**引用文:**
◆ ◆ ◆ ◆ ◆

あるいは古井由吉よりも一年はやく生まれている蓮實重彦。

「私」という語彙のごく日常的な言語操作に難儀する者はまずいないだろうが、だからといって、人称代名詞としての「私」がそのつど確かな指示対象を持っているかといえば、これは大いに疑わしい。それは「私」にかぎられたことではなく、「転位語」と呼ばれている「あなた」だの「ここ」だの「昨日」だのに見られる一般的な特徴にほかならず、その指示対象を確保するには、「私」を主語とする言説の主体が聞き手に現前していなければならない。すなわち、自分を「私」と呼ぶ何者かの存在は、そう口にする瞬間、その声と同様に視覚的にも認識されるという空間的な状況が成立した場合、そのときのみ、初めてその指示対象は明らかになる。だが、それに対して、聞き手もまた自分を「私」と名指しつつ応えることになるのだから、「私」が、「空」だの「花」だの「草」だののように固有の指示対象を持っていないことは明らかである。(蓮實重彦『ゴダール マネ フーコー 思考と感性とをめぐる断片的な考察』)

◆ ◆ ◆ ◆ ◆

**提供資料:**

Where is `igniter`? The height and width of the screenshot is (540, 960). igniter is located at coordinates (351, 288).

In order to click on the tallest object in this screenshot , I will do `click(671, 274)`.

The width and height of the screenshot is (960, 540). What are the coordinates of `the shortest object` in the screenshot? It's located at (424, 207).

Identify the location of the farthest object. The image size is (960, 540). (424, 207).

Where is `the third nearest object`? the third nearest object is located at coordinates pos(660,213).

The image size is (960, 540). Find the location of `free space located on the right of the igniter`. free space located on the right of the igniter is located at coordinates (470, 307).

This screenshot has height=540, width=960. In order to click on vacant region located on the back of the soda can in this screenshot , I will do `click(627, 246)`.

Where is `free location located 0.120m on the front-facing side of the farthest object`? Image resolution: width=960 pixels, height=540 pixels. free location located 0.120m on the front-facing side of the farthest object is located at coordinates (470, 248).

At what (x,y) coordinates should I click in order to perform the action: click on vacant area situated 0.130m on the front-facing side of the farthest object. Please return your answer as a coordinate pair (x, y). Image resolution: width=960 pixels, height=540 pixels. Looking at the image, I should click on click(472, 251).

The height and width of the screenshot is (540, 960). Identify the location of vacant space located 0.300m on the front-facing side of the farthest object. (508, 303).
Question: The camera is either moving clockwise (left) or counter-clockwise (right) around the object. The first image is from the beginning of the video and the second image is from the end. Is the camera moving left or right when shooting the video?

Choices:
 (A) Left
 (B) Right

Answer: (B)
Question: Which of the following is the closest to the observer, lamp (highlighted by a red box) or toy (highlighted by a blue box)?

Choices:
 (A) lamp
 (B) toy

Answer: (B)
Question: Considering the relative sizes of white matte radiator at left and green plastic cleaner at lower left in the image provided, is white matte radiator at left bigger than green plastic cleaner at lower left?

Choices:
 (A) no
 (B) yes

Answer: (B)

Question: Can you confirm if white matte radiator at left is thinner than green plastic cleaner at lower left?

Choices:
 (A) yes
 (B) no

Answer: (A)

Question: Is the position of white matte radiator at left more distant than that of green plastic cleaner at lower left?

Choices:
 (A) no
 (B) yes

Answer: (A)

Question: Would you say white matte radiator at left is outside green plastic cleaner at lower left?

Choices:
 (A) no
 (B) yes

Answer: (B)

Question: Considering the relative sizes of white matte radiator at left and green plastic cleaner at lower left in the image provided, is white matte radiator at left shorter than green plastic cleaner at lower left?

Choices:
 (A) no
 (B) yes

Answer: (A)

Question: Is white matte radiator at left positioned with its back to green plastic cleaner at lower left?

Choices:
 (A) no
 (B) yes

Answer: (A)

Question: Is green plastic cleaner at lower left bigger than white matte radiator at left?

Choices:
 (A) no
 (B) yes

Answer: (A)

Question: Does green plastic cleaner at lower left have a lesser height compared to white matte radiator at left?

◆ ◆ ◆ ◆ ◆

**課題一覧:**
(a) 引用文で「転位語」と呼ばれるものの例として、「私」のほかに挙げられている語は何か。
(b) 引用文の「あるいは古井由吉よりも一年はやく生まれている蓮實重彦。」から「マネ フーコー 思考と感性とをめぐる断片的な考察』)」までを、両端の語句も含めて一字一句変えずに書き出しなさい。
課題には引用文だけを手がかりに答えること。

**練習問題の解答:**
(a) 「あなた」「ここ」「昨日」

(b)
あるいは古井由吉よりも一年はやく生まれている蓮實重彦。

「私」という語彙のごく日常的な言語操作に難儀する者はまずいないだろうが、だからといって、人称代名詞としての「私」がそのつど確かな指示対象を持っているかといえば、これは大いに疑わしい。それは「私」にかぎられたことではなく、「転位語」と呼ばれている「あなた」だの「ここ」だの「昨日」だのに見られる一般的な特徴にほかならず、その指示対象を確保するには、「私」を主語とする言説の主体が聞き手に現前していなければならない。すなわち、自分を「私」と呼ぶ何者かの存在は、そう口にする瞬間、その声と同様に視覚的にも認識されるという空間的な状況が成立した場合、そのときのみ、初めてその指示対象は明らかになる。だが、それに対して、聞き手もまた自分を「私」と名指しつつ応えることになるのだから、「私」が、「空」だの「花」だの「草」だののように固有の指示対象を持っていないことは明らかである。(蓮實重彦『ゴダール マネ フーコー 思考と感性とをめぐる断片的な考察』)